2.4 Where Cohen’s h is genuinely useful

Despite the above, h is still worth having in the toolkit for specific purposes:

  • Standardised comparison across questions with different baselines. A 2 pp change from 0.05 to 0.07 and a 2 pp change from 0.50 to 0.52 are not the same kind of movement. Cohen’s h reflects this; absolute percentage point change does not.
  • Cross-survey comparisons where absolute scales differ.
  • A sanity check on significance results in very large samples - a near-zero h with p < 0.001 is a clear signal that the result is statistically detectable but not substantively interesting.

What it should not be used for: as a standalone benchmark of meaningfulness, with a fixed Cohen threshold, in regulatory or public-facing reporting.

2.5 Summary - Part 2

  • Statistical significance in large samples is uninformative on its own.
  • Cohen’s h is a useful descriptive statistic for the magnitude of difference between proportions, particularly across baselines.
  • The 0.2 / 0.5 / 0.8 thresholds are conventions, not substantive benchmarks. Treating them as the latter repeats the failure mode of treating p < 0.05 as “real change”.
  • “Meaningful” requires a substantive anchor: a minimum important difference, action threshold, or regulatory cut-off, agreed in dialogue with the team that will act on the result, before the analysis.
  • A defensible report combines: the absolute change (vs MID), an effect size for magnitude, and a significance test for ruling out sampling noise.

Part 3 - Implications and discussion points

The two cases in this note generalise. Both are instances of the same broader principle: statistical conventions are not substitutes for substantive judgement, and analytical methods that obscure the link between the two should be avoided.

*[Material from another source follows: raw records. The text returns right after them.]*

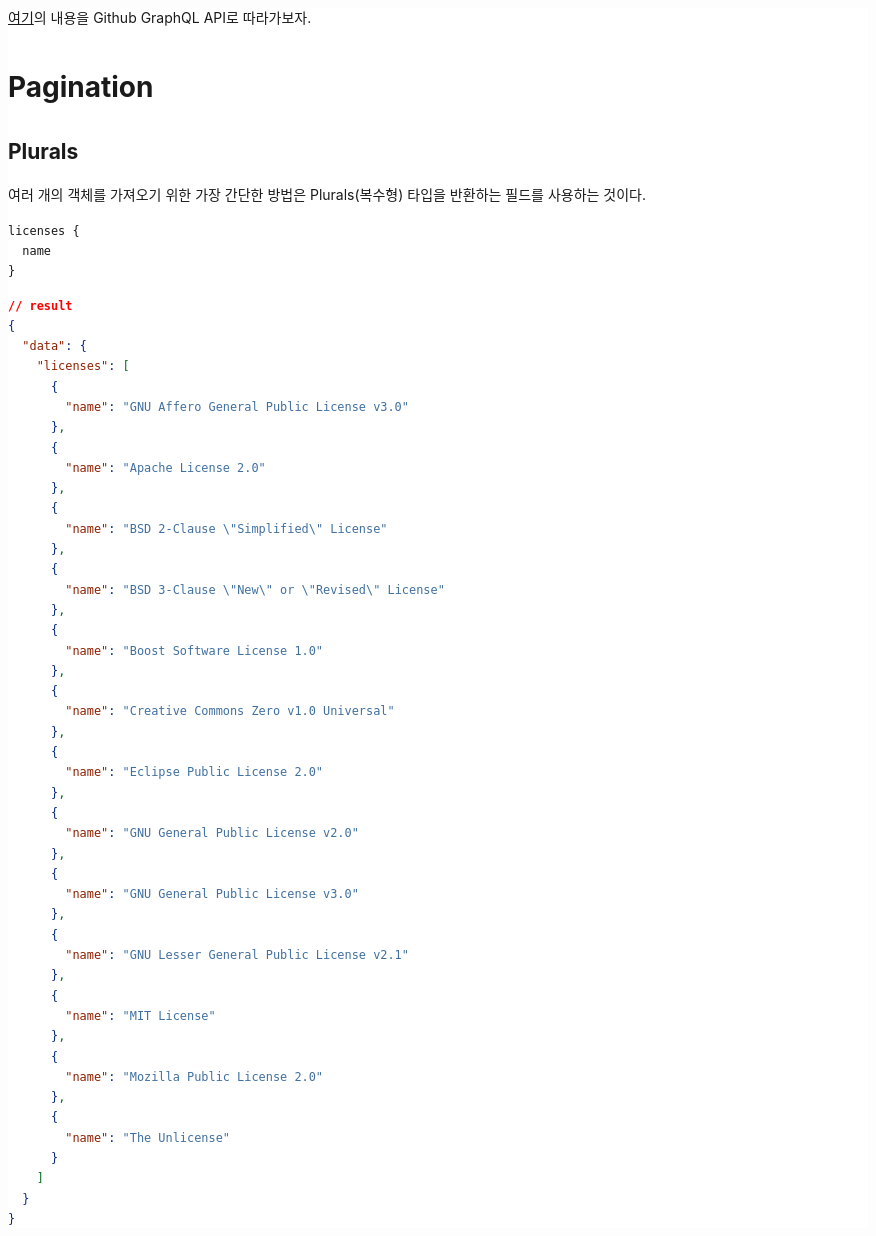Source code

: [여기](https://graphql-kr.github.io/learn/pagination/)의 내용을 Github GraphQL API로 따라가보자.

# Pagination

## Plurals

여러 개의 객체를 가져오기 위한 가장 간단한 방법은 Plurals(복수형) 타입을 반환하는 필드를 사용하는 것이다.

```graphql
licenses {
  name
}
```

```json
// result
{
  "data": {
    "licenses": [
      {
        "name": "GNU Affero General Public License v3.0"
      },
      {
        "name": "Apache License 2.0"
      },
      {
        "name": "BSD 2-Clause \"Simplified\" License"
      },
      {
        "name": "BSD 3-Clause \"New\" or \"Revised\" License"
      },
      {
        "name": "Boost Software License 1.0"
      },
      {
        "name": "Creative Commons Zero v1.0 Universal"
      },
      {
        "name": "Eclipse Public License 2.0"
      },
      {
        "name": "GNU General Public License v2.0"
      },
      {
        "name": "GNU General Public License v3.0"
      },
      {
        "name": "GNU Lesser General Public License v2.1"
      },
      {
        "name": "MIT License"
      },
      {
        "name": "Mozilla Public License 2.0"
      },
      {
        "name": "The Unlicense"
      }
    ]
  }
}
```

Key themes for discussion:

  • Decision framing: What question are you answering? (signal vs noise, comparison across baselines, communicating to stakeholders). The choice of method should follow from the question, not from convention.
  • Worked examples matter: The CYP series demonstrates why SPC, YoY, and slope estimation are defensible alternatives to % change on rolling statistics.
  • Effect sizes need context: Cohen’s h and similar metrics are useful for characterising magnitude, but “meaningful” requires a substantive anchor (MID, action threshold) agreed with stakeholders before analysis.
  • Explicit warnings: % change of overlapping rolling statistics should be avoided as a routine indicator without caveats.

Suggested next steps:

  1. Discuss these cases with the MH team to confirm the recommendations align with their analytical needs and stakeholder expectations.
  2. Agree substantive anchors (MIDs, action thresholds) for the indicators in scope.
  3. Consider whether similar issues affect other SI indicators beyond CYP waiting times and Staff Survey proportions.

Notes and caveats on this document

  • All data is simulated; values are calibrated to be plausible but should not be read as representing actual NHS indicators.
  • The SPC illustration uses standard XmR conventions (mean ± 2.66 × mean moving range). For proportion-based indicators, P-charts with appropriately calculated limits should be used; for rates with varying denominators, funnel plots may be more appropriate.
  • The Theil–Sen slope is illustrated on the full simulated series for simplicity. In practice, the choice of window matters and should be guided by the question being asked.
  • Cohen’s h assumes independent samples. For repeated-measures or clustered designs (e.g. trust-level Staff Survey returns over time), more careful treatment of dependence is needed; the qualitative argument about meaningful change vs significance carries through.